Je maatstaf is dus niet je schijnbare domheid of zondige gedachten en zelfzuchtigheid die je in je ziel aantreft. Dat is periferie, niet je diepste wezen. Als je voelt dat je dom bent geweest, is het belangrijk dat je niet vervalt in de schijnbare illusie om los van de Heer te handelen en “eraan te gaan werken”. Ons natuurlijke ongeduld is daarom geen zonde, maar een herinnering dat we leven uit Zijn geduld. Je zegt daarom: “Dank u dat deze domheid uit geen andere bron kan komen dan van U. Wat wilt U me zeggen?” Dan kan de Heer zeggen: “Mijn kracht heeft jouw zwakheid nodig om Zich te openbaren”. “Ja, maar Heer, ik voelde me vandaag zo jaloers. Wilt U me daar dan ook wat mee zeggen?” “Ja, want ik ben een jaloers God die jou helemaal wil bezitten in eenheid”.
Wat ik met dit alles wil zeggen, is dat je vragen laten zien dat er iets ontbreekt bij je, namelijk het geloof in wie jij bent. Jij bent niet de persoon die het natuurlijke leven naar God moet toegroeien, maar je bent een deel van Hem, je bent Christus in de kwetsbare vorm van <vul je naam maar in>. Wat jij daarom nodig hebt, is dat kleine duwtje in geloof om je over de rand te laten vallen om in een vrije val te komen tot het leven vanuit de eenheid met Hem. Zo wordt je geestelijke groei niet een streven naar heiligheid in dualisme, maar een toenemend besef dat Hij NU AL alles is wie je moet zijn en Hij zich manifesteert door jouw vlees dat een tempel van Gods Geest is, ook al zit daar een fout steentje aan los of groeit er wat mos van domheid op.

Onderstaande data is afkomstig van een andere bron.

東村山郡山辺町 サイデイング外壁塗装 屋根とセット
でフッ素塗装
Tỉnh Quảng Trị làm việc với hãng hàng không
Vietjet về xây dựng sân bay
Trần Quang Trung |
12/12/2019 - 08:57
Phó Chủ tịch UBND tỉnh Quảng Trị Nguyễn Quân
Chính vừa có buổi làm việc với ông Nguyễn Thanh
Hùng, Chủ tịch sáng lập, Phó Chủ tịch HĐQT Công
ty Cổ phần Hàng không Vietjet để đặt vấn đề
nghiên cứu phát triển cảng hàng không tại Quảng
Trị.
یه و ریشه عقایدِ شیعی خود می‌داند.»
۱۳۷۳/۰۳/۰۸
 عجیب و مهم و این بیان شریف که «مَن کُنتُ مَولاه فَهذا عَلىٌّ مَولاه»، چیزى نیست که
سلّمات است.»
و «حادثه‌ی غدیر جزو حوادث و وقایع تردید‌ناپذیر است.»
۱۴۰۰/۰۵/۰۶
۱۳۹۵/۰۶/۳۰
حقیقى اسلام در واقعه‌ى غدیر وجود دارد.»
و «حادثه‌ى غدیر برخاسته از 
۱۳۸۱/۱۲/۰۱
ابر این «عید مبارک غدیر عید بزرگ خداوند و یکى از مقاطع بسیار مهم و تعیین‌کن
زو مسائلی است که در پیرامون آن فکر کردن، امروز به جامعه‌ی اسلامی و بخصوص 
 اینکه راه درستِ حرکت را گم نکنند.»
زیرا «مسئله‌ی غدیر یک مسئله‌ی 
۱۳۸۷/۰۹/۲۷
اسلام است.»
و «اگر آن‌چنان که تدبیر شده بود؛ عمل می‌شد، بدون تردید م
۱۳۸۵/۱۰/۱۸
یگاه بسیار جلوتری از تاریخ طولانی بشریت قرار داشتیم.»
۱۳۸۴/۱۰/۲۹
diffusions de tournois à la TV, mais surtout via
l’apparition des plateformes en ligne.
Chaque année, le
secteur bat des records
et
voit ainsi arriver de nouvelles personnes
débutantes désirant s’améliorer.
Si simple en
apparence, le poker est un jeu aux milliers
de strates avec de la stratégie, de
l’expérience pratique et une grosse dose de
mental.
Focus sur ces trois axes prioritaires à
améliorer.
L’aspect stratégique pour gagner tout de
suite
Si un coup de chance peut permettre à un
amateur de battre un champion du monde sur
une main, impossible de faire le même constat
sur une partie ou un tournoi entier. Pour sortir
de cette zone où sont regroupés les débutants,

In onze totale verlossing is de zonde door God afgehandeld en een gepasseerd station geworden waar we hoogstens incidenteel naar terugkeren. Het is daarbij opmerkelijk dat toen Paulus zondigde, hij schreef: “dan bewerk ik het niet meer, maar door de zonde, die in mij woont” (Rom. 7:17), d.w.z. hij had de zonde toegelaten en het vlees, de periferie, bezoedeld, maar had in de geest zijn diepste identiteit, zijn één-zijn met Christus, niet geraakt. Zonde kan dus als een virus binnenkomen, maar dan keren we door 1 Johannes 1:9 direct terug naar de situatie dat de zonde buiten de poort is geworpen.
Wel, laat dit maar rustig bezinken. Bid daarbij om openbaring, want alleen met ons natuurlijke verstand kunnen we het niet pakken (vgl. Ef. 1:17,18).